Created attachment 174678 [details] Proposed Patch
Created attachment 174680 [details] JUnit test case Test case will show longer processing time before patch is applied. Additionally add tracing in ThreadJob#waitForRun() to count iterations of the while(true) loop during this test before and after the patch. The test launches several jobs with various scheduling rules and has them do busy work for 5 to 60 seconds.
Request a review of the bug and an update on when it will be addressed. I have updated the severity to major and also the version.
We are waiting for feedback on this bug. We would like to see this issue addressed in the first maintenance release of Helios.
Created attachment 176718 [details] New Patch v1
Created attachment 176719 [details] Old junit made to run in ETF
Created attachment 176721 [details] New Junit Test
The description was a bit confusing but I've managed to parse out what the issue was. This is in fact a regression that was introduced with the yieldRule(). The yieldRule() patch also performed some code refactoring that caused this error. Previous to the refactoring, the spin loop unconditionally rested 250ms every loop iteration. This was optimized in the refactoring to only rest when the blocking job's state made was appropriate.
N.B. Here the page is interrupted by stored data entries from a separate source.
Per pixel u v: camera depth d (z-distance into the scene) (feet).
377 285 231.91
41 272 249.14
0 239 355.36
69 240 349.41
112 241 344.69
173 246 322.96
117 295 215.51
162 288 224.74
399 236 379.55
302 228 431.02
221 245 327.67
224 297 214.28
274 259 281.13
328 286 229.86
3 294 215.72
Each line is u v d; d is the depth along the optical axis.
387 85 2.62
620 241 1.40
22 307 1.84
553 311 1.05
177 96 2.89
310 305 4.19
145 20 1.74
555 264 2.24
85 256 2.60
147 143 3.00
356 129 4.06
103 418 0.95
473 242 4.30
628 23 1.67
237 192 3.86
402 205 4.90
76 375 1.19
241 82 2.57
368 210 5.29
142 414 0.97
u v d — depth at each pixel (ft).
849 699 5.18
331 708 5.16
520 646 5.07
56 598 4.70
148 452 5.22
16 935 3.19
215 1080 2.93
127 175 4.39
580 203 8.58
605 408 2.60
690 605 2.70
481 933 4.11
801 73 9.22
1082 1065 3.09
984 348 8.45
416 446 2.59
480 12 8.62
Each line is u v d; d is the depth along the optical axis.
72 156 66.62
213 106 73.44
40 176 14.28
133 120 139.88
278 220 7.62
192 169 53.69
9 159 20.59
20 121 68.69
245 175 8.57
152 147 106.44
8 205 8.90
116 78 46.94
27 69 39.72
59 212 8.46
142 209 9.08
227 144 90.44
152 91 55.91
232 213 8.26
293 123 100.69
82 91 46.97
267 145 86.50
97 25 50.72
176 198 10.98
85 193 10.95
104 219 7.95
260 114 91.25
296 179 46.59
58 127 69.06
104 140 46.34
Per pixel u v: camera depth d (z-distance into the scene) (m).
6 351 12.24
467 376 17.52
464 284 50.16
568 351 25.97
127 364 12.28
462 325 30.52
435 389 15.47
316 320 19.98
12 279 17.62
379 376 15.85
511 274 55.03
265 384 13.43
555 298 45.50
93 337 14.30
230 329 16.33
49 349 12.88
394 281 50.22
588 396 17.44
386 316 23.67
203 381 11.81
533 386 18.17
The condition is that when beginRule() is blocked on a job, it was assumed that IF the Job was not in the the RUNNING state, the loop would soon terminate (the job had completed, and its no longer blocking.) The possibility that the job that was blocking the beginRule was also blocked was MISSED, and therefore the loop would continuously spin while in this state, stealing CPU time from all other threads. The fix is to check for WAITING (implies YIELDING/BLOCKED/ABOUT_TO_SCHEDULE) or RUNNING since both mean that it has not yet completed its execution. The original test case was a bit lengthy and hard to understand. I've improved it with a test case that can be run as a JUnit test, instead of a JUnit plugin test. Unfortunately, there is no good way to determine the pass-fail condition of this test, so it always passes. (Except when time-limit exceeds.) There just isn't any 100% accurate way to properly test that the beginRule() method is spinning out of control.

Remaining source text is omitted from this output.